▶ EXTRAIT À LIRE
● ● ● ● ●
Que
devrait-on faire lorsque ce château de cartes commence à
s'effondrer, soit à cause d'une série de faillites ou parce
que la banque centrale craint de perdre le contrôle de
l'inflation et met un frein à la croissance monétaire? Il
est évident que le crédit artificiellement gonflé va
s'amenuiser, puisque tout le monde voudra se retirer des
projets trop risqués, demandera le remboursement des prêts
ou placera ses fonds dans des endroits plus sécuritaires. On
n'en sort pas: les malinvestissements doivent être liquidés;
les prix doivent retomber à des niveaux plus réalistes; et
les ressources engagées dans des projets improductifs
doivent être libérées et transférées à des secteurs où il
existe une demande réelle. Ce n'est qu'à ce moment que les
capitaux redeviendront de nouveau disponibles pour des
investissements profitables.
Selon les économistes
autrichiens, il est inutile de tenter d'empêcher ce
réajustement de la production. Les entreprises autant que
les individus et les gouvernements doivent cesser de
dépenser de l'argent qu'ils n'ont pas, arrêter de s'endetter
et rembourser leurs dettes, recommencer à épargner et
investir dans des processus de production qui correspondent
à une demande réelle et non à une demande artificielle
gonflée par le crédit facile.
● ● ● ● ●
▶ DONNÉES EXTRAITES

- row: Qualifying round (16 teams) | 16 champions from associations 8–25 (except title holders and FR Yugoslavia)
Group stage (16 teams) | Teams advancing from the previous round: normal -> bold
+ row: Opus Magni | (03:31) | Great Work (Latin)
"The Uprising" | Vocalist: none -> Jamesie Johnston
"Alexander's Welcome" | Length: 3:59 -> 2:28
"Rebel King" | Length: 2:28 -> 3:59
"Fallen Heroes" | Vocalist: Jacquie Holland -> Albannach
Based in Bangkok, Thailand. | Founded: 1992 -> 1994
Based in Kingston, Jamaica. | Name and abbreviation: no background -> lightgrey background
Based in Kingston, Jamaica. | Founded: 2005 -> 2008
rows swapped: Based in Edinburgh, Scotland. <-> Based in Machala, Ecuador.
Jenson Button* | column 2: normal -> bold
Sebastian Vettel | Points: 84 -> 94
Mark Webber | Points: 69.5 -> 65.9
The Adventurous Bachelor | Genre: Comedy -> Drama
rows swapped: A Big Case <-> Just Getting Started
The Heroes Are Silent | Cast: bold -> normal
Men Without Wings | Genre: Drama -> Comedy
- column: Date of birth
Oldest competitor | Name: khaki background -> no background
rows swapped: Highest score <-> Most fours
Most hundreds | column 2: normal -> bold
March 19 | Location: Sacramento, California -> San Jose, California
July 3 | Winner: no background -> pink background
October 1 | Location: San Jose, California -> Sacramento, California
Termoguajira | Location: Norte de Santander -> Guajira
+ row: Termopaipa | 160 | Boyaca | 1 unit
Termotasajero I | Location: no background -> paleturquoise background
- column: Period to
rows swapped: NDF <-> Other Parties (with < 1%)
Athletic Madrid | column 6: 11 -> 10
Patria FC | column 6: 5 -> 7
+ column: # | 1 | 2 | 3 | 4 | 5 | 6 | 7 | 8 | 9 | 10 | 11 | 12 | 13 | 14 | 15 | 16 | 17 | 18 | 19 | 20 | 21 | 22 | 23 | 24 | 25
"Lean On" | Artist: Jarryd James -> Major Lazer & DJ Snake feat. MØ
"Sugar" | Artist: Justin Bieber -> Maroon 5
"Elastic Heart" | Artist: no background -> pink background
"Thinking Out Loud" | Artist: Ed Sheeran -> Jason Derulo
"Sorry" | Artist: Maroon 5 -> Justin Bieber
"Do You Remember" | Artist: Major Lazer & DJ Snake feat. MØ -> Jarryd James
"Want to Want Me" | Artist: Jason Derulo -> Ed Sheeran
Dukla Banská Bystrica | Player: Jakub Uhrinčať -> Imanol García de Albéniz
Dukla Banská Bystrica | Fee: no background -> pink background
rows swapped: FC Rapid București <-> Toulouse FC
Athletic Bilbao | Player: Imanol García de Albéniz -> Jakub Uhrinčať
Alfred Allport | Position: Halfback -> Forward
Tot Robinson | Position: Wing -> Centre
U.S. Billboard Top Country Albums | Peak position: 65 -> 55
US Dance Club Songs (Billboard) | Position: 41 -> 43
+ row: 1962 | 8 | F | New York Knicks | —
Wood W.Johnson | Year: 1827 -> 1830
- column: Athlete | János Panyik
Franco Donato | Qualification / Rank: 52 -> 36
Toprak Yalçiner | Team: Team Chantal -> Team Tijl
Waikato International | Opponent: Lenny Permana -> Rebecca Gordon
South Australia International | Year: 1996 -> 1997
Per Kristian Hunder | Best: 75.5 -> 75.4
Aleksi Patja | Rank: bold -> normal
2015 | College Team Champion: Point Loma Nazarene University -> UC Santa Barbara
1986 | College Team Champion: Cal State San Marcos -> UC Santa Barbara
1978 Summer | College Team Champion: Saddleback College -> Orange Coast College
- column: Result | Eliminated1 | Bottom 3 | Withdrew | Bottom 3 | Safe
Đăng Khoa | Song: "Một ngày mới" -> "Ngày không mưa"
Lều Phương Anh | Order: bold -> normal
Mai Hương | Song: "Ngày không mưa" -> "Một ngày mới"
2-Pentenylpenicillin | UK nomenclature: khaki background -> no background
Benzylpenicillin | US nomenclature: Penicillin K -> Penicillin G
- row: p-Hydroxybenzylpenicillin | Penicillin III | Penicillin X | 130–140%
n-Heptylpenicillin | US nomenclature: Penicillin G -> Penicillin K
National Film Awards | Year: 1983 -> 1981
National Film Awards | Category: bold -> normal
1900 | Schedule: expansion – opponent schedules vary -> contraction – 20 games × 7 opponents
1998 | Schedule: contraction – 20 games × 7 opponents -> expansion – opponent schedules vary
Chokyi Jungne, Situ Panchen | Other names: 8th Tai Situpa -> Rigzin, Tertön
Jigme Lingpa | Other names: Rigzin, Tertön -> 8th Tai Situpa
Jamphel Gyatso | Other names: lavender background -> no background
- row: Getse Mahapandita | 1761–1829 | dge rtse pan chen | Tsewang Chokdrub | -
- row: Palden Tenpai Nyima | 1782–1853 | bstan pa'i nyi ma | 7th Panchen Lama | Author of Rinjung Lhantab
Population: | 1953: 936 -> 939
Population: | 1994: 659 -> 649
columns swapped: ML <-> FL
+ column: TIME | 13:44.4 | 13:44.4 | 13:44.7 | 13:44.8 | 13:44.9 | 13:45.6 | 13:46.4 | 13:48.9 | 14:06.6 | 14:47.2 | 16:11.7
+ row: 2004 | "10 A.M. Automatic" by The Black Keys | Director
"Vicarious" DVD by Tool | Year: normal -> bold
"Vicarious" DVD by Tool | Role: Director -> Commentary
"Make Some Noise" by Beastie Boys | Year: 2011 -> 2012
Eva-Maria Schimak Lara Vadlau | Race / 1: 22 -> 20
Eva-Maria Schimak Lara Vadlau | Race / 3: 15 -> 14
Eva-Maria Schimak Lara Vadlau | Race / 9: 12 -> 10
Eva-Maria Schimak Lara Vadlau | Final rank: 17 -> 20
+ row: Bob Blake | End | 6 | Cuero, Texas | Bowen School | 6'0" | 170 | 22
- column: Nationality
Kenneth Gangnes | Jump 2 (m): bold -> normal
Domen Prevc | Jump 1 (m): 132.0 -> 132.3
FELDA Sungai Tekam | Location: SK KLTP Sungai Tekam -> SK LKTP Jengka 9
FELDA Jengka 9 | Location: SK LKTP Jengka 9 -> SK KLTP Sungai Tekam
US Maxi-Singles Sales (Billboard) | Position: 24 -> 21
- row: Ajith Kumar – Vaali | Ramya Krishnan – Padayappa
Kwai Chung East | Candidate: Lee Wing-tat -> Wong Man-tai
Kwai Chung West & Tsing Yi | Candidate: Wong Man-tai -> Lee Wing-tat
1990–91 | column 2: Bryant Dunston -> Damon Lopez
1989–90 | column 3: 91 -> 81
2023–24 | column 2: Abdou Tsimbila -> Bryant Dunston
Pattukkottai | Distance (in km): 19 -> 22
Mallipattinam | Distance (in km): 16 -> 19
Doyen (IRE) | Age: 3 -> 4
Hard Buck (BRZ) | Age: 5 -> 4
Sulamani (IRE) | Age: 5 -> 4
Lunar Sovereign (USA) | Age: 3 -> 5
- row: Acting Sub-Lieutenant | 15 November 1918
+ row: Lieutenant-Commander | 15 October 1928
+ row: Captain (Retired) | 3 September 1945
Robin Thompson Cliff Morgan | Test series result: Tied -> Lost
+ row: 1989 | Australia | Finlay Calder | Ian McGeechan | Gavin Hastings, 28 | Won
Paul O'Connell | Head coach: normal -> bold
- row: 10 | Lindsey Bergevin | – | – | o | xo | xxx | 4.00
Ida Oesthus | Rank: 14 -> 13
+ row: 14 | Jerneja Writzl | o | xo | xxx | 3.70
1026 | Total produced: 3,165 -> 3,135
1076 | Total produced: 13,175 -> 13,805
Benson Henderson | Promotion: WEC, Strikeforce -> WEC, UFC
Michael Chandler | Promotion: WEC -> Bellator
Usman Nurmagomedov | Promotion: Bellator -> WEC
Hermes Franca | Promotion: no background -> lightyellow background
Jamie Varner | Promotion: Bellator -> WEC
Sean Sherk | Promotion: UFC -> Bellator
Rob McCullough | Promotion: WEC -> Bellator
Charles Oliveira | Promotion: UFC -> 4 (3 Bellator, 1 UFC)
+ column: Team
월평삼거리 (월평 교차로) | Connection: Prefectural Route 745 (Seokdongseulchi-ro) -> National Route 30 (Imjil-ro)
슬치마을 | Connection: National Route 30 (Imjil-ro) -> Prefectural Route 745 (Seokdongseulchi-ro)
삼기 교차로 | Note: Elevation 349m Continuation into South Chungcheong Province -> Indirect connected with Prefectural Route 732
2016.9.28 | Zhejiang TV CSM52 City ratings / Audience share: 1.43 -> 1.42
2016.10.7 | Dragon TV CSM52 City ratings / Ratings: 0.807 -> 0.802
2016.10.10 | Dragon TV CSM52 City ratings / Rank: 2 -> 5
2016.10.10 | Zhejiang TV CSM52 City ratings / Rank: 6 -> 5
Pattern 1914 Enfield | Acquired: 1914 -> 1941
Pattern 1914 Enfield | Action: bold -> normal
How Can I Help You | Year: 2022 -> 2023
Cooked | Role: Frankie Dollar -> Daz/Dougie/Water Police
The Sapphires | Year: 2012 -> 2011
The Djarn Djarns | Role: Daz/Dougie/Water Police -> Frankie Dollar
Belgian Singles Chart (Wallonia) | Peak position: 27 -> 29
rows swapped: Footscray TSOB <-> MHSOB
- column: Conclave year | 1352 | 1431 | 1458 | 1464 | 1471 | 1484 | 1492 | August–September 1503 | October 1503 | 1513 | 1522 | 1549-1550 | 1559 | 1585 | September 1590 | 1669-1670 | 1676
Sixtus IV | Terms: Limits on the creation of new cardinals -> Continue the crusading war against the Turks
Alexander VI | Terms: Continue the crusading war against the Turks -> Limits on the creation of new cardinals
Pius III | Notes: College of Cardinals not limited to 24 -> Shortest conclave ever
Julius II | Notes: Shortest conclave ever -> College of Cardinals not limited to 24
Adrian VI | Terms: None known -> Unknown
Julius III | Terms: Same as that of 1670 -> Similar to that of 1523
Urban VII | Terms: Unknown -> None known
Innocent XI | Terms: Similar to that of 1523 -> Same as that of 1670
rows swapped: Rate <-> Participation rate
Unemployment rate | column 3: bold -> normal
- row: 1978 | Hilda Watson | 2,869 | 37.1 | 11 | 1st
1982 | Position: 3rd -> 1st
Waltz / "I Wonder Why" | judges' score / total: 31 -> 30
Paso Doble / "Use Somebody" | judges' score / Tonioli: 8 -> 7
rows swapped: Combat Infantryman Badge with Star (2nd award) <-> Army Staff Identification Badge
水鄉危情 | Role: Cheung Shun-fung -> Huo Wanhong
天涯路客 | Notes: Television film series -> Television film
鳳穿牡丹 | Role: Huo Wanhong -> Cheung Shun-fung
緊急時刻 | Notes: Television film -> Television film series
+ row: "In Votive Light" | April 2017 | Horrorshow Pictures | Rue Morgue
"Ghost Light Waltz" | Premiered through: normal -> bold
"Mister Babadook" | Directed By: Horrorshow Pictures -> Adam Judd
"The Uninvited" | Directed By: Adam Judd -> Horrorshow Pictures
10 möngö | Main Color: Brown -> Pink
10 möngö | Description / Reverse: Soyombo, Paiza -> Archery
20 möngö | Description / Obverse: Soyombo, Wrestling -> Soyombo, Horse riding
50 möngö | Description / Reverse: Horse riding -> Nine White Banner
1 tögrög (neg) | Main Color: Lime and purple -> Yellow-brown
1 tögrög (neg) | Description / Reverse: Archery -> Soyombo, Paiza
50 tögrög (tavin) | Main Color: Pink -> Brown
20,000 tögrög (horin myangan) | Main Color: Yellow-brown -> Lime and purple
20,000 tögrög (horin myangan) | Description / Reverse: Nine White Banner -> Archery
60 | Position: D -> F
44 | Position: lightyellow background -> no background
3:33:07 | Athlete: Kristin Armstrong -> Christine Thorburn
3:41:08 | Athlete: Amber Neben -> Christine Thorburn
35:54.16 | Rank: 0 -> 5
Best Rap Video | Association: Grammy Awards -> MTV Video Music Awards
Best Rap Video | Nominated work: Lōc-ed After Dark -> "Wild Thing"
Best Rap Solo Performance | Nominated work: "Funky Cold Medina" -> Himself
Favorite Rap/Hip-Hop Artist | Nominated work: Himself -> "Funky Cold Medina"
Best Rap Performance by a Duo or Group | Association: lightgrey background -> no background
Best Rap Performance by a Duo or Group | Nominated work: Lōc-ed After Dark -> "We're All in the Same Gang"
● ● ● ● ●
▶ OBJECTIFS
A - Recopiez mot pour mot le passage de l'extrait à lire qui commence à « Selon les économistes » et se termine à « le crédit facile. ».
B - Répondez aux questions suivantes d'après l'extrait à lire :
(i) Quelles sont les deux causes qui peuvent faire commencer à s'effondrer le château de cartes ?
(ii) Selon quels économistes est-il inutile de tenter d'empêcher le réajustement de la production ?
(iii) Vers quels secteurs les ressources engagées dans des projets improductifs doivent-elles être transférées ?

▶ RÉSULTATS
A -
Selon les économistes
autrichiens, il est inutile de tenter d'empêcher ce
réajustement de la production. Les entreprises autant que
les individus et les gouvernements doivent cesser de
dépenser de l'argent qu'ils n'ont pas, arrêter de s'endetter
et rembourser leurs dettes, recommencer à épargner et
investir dans des processus de production qui correspondent
à une demande réelle et non à une demande artificielle
gonflée par le crédit facile.

B -
(i) Une série de faillites, ou la crainte de la banque centrale de perdre le contrôle de l'inflation, qui la pousse à mettre un frein à la croissance monétaire.
(ii) Les économistes autrichiens.
(iii) Vers des secteurs où il existe une demande réelle.